Example of a sample with a large critical effect size, medium power, and relative
small probability of a Type I error
A school district has plans to pilot lessons on computer literacy to the entire
student population in 5 of its 10 upper elementary schools. The 10 schools serve roughly
equivalent student populations in terms of standardized test scores, ethnicity, language,
economic level, and amount of prior computer exposure at home.
Random samples of students from all 10 schools will be pretested and posttested on
computer literacy. Since the students have had little opportunity to gain computer
literacy before being exposed to the school intervention, the district expects to see a
big jump in scores from pre- to posttest in the students from the five intervention
schools, compared with the students from the five other schools.

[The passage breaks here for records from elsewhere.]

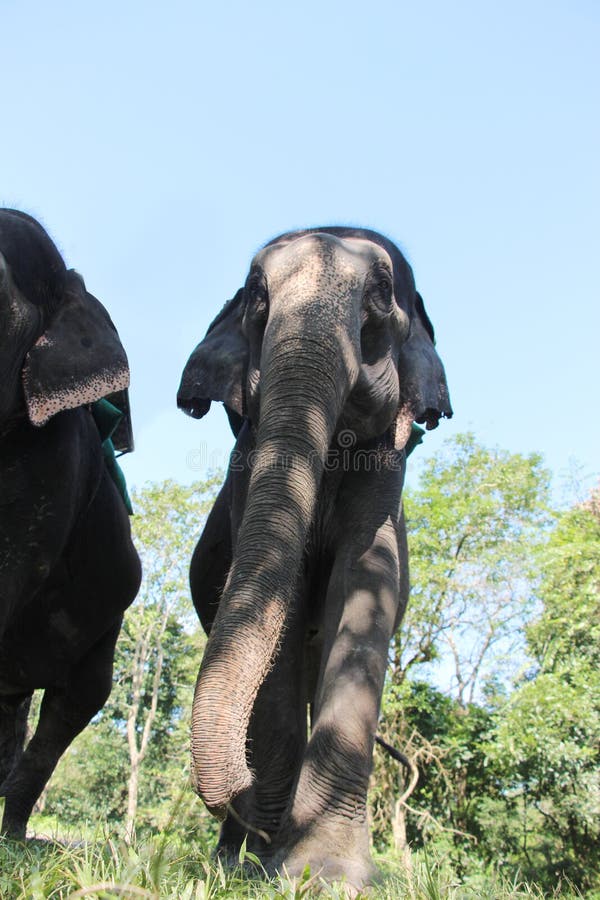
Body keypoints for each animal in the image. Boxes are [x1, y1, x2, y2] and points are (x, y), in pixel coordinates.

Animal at [176, 227, 452, 892]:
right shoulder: (247, 468)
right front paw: (268, 868)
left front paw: (324, 877)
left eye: (381, 293)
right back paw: (234, 863)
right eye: (255, 295)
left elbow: (366, 580)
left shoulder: (386, 471)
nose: (250, 804)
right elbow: (289, 594)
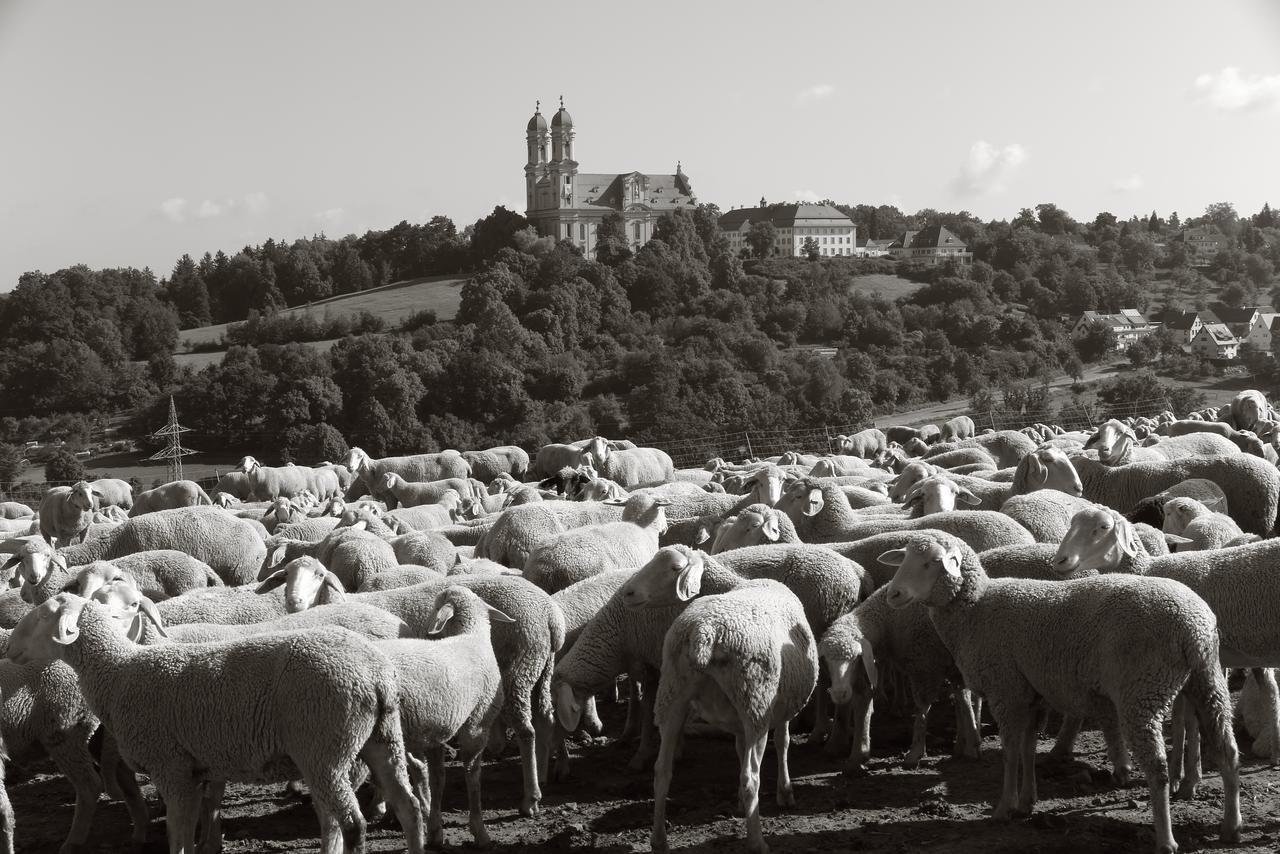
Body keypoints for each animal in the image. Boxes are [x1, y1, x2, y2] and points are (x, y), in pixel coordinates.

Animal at [257, 558, 563, 819]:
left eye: (320, 575)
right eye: (286, 574)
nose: (294, 601)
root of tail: (551, 614)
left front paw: (380, 804)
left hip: (517, 669)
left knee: (526, 730)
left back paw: (530, 799)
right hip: (540, 666)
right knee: (546, 717)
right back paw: (547, 774)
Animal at [343, 448, 473, 501]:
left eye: (360, 456)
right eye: (347, 456)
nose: (350, 467)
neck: (373, 470)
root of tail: (466, 464)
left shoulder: (390, 495)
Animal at [880, 530, 1239, 850]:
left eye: (931, 562)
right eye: (904, 558)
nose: (893, 595)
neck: (975, 610)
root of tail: (1192, 627)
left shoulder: (1005, 690)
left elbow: (1010, 752)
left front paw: (1003, 808)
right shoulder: (1031, 694)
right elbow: (1027, 749)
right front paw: (1026, 802)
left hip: (1142, 690)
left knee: (1158, 766)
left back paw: (1166, 839)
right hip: (1206, 678)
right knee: (1227, 750)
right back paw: (1230, 827)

This expectation of a large effect (e.g., 20 points) increases the expectation that
the statistical analyses conducted will detect an effect if it exists. Because of
resource limitations, the stakeholders want to impose some limits on the sample sizes. ,
Even though they would like to have 80% power to detect an effect size as small as 10
points (i.e., a differential improvement between the treatment and control groups of 10
points), because such an effect size would be meaningful and would fully justify the
expense of implementing the program, they figure that since the expected effect size is
20 points, they are willing to calculate sample sizes under the condition that they have
80% power to detect an effect size of 15 points. At the same time, they want to be as
certain as possible that the statistical test finds a true difference, because continuing
the intervention would require spending much more money on computers and teacher
professional development. They do not want to do that unless they are as certain as
possible that the intervention is effective. Hence, they set their Type I error rate to
1%.
________________________________
1Typically, a standardized effect size is a fixed amount of improvement
divided by the standard deviation of baseline scores for a group.
|